Make Emergency Situations a Priority

Since many roofing calls originate with a leak, Goodman and Bumstead make emergency situations a priority. If water is coming into the house, that job moves to the front of the line. And if crews can’t get to that roof for a while, Stan’s Roofing immediately dispatches a repairman to find and patch the leak to tide the homeowner over.

Shifting schedules and keeping customers in the loop is one way of managing excess backlog when weather is the major cause. But other variables besides weather can cause backlog to grow to the point of being problematic. 

A shortage of people has brought Jeff Moeslein to the point of hiring an additional production manager for the design/build portion of his business. Another cause is the job that suddenly encounters unforeseen conditions. Some—wood rot—can’t be anticipated. Others—like a particularly troubling configuration on the roof that takes more time and labor to do properly—can be anticipated and remedied. 

There’s little choice. With 20 roofs booked, if a shingle roof goes on in a day, the roof that’s stretched to a day and a half can throw the entire schedule off kilter. At Stan’s Roofing, where crews work a six-day week, Bumstead schedules jobs on five of the six days and uses the extra day for catch-up. The formula is: one extra day per week per crew.

 

Constant Communication

But if jobs do back up for whatever reason, he says, the best way to handle it is to be completely upfront and realistic with homeowners. “I tell them: we’re six or seven weeks out and if you can’t wait then I might not be your contractor,” Bumstead says. He’s never had a homeowner change their mind.

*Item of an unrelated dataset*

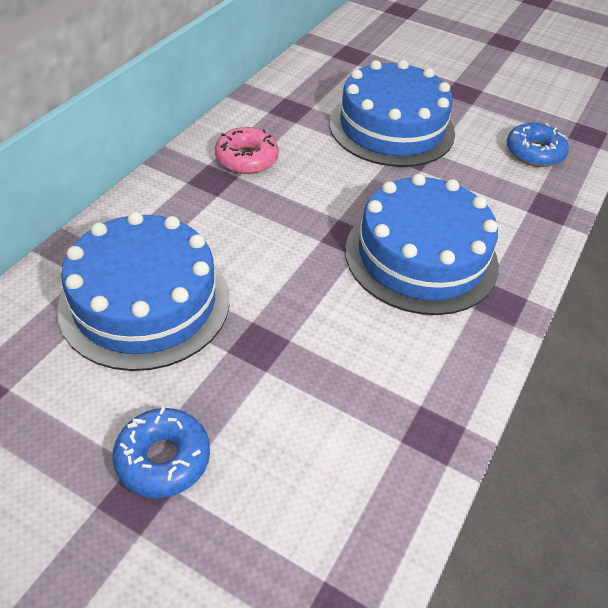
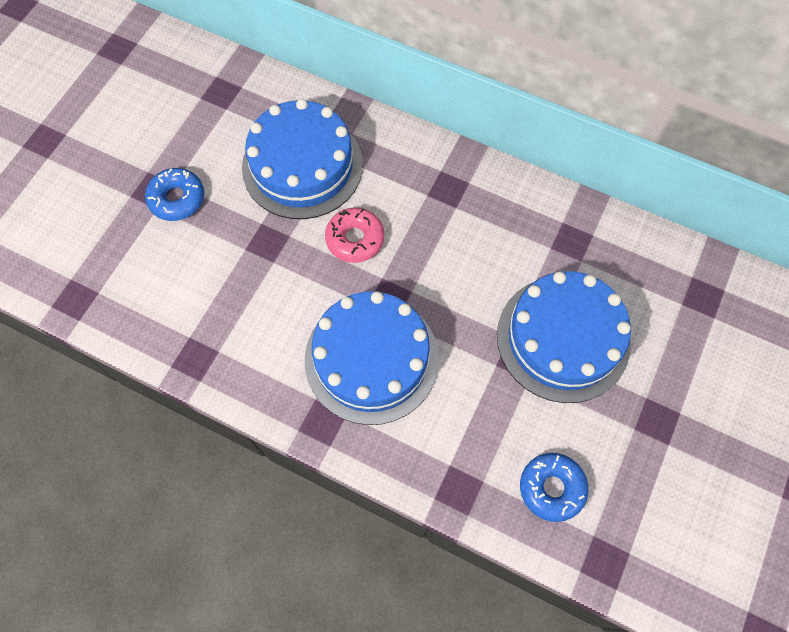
camera: 90 degrees right, 20 degrees up
(246, 158) = (482, 211): pink donut -> pink donut (355, 239)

Some company owners take comfort in the fact that when the pipeline is full they’re at least assured that crews will be working. Dan Wolt isn’t one of them. At the moment, the owner of Zen Windows, Columbus, Ohio, has 15 jobs outstanding. Wolt minimizes backlog by a high-intensity sales/production process that holds the production manager responsible for all aspects of getting the windows in—from remeasuring to ordering to installing to collecting the check—while the office maintains a step-by-step stream of email communication with customers.

Wolt says that the longer the crew stays in the house, the less pleasant the experience becomes. He’ll use crews who specialize in larger jobs—20 to 40 windows—as well as two-man crews that specialize in smaller ones, to “get in and get out in one day.” Zen Windows, with an “A” rating and enthused reviews on Angie’s List, promises clients that their widows will be installed within three weeks of signing a contract. And that promise is in writing.